Orcas form long-term social groups known as pods. The typical pod size of New Zealand orcas, at around two to four, is smaller than elsewhere.
In New Zealand orcas do not have a confined home patch, but move around from season to season. The places you are most likely to see them are off the Bay of Plenty, East Cape and Hawke’s Bay regions in June, and again from October to December. This contrasts with regions such as British Columbia (Canada) or Washington State (USA), where they tend to stay in one place.
Orcas are totally protected in New Zealand waters under the Marine Mammals Protection Act 1978, which is administered by the Department of Conservation.

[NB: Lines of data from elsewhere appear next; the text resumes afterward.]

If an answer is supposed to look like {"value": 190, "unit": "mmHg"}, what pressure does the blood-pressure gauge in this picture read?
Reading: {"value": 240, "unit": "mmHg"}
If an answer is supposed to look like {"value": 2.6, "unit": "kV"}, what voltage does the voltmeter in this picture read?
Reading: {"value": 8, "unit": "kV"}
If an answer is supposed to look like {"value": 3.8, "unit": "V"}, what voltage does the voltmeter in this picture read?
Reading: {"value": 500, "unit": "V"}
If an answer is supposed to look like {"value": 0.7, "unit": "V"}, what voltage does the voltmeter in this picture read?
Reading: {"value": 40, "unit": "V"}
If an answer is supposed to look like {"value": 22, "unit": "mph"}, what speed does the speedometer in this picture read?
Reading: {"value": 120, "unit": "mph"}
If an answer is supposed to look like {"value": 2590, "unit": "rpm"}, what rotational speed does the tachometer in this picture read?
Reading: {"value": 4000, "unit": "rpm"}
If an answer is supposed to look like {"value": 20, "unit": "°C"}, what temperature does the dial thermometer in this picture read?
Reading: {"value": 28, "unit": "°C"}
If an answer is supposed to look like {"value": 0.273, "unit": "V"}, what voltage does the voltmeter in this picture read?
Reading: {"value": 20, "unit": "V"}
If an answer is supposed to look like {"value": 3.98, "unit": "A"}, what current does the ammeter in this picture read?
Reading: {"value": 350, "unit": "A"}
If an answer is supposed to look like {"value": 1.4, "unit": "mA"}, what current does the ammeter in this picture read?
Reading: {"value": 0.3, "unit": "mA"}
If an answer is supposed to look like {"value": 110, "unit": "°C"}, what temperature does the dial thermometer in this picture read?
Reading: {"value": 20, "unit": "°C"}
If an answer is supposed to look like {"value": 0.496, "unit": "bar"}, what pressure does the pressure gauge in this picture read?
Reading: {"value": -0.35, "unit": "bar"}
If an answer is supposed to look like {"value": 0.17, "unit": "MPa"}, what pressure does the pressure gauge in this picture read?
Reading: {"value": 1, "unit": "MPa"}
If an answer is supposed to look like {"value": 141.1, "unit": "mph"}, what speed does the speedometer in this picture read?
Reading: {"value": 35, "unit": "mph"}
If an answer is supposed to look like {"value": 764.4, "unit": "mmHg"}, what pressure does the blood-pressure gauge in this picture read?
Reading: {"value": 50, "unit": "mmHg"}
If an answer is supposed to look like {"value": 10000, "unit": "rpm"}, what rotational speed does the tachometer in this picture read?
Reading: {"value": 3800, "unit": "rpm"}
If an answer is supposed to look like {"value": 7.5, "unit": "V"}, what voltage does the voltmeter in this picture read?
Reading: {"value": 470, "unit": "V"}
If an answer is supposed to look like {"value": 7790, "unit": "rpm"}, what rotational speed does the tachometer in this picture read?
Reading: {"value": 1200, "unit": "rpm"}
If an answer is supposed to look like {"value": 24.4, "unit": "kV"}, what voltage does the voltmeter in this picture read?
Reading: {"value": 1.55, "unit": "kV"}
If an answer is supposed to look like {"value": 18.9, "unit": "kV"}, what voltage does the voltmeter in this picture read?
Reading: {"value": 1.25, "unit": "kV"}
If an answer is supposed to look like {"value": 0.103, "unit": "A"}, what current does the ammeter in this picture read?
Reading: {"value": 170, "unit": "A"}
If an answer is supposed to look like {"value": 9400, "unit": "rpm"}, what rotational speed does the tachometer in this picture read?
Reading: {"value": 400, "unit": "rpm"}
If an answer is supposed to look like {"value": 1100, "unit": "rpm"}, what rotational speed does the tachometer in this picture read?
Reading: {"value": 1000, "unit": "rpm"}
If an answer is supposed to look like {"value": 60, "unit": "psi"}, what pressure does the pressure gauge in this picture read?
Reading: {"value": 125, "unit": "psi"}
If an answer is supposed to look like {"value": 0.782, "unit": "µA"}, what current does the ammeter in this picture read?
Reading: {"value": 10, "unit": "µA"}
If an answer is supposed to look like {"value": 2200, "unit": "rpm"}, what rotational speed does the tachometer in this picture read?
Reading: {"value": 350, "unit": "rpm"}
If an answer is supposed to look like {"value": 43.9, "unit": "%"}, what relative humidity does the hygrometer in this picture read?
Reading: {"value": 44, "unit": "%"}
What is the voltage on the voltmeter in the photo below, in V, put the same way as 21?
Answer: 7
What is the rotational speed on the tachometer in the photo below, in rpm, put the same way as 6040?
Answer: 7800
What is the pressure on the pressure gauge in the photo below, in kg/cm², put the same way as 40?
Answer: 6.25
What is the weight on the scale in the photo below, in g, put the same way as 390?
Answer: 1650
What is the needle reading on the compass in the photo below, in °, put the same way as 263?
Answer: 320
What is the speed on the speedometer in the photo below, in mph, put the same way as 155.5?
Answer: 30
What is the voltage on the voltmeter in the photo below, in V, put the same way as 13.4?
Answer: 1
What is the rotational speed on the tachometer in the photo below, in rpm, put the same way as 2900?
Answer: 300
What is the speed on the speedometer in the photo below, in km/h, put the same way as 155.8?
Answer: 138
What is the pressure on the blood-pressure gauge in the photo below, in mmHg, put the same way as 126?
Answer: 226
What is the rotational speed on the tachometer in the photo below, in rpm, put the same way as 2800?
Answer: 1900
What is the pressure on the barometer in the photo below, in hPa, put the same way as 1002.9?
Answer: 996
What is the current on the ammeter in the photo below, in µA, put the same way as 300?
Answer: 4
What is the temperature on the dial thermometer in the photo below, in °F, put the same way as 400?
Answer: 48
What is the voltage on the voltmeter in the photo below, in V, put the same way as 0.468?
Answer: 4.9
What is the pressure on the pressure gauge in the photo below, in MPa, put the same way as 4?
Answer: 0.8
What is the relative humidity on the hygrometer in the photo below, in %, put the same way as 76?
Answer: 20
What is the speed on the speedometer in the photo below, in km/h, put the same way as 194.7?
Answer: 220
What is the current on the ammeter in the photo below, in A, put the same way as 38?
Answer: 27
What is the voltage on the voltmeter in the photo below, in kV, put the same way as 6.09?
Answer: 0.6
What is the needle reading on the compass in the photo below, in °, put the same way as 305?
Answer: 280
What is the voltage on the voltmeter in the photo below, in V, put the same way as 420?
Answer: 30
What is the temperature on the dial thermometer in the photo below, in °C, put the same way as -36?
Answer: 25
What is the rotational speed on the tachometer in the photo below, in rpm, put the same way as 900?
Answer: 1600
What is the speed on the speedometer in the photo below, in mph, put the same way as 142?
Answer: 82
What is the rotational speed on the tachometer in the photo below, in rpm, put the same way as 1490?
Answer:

Identification of individuals
Identifying individuals is important for studying how far they move, how often they breed, and the social structure of groups. Researchers can do this in several ways: by the shape of the light area behind the dorsal fin called the saddle patch, marks and nicks on the fin, or the eye patch – a distinctive white blaze just above the eye.
An eye for an eye patch
New Zealander Ingrid Visser spotted a unique identifying feature of the orca. She was the first researcher in the world to systematically photograph the white eye patches of 98 orcas, demonstrating that individuals can be reliably identified in this way.
Sometimes the triangular dorsal fin is bent out of shape or hooked; one orca has been seen where it had totally collapsed. In New Zealand 23% of adult male orcas have an abnormal fin, compared with 5% in British Columbia and 0.6% in Norway. Just why there should be more in New Zealand is a mystery.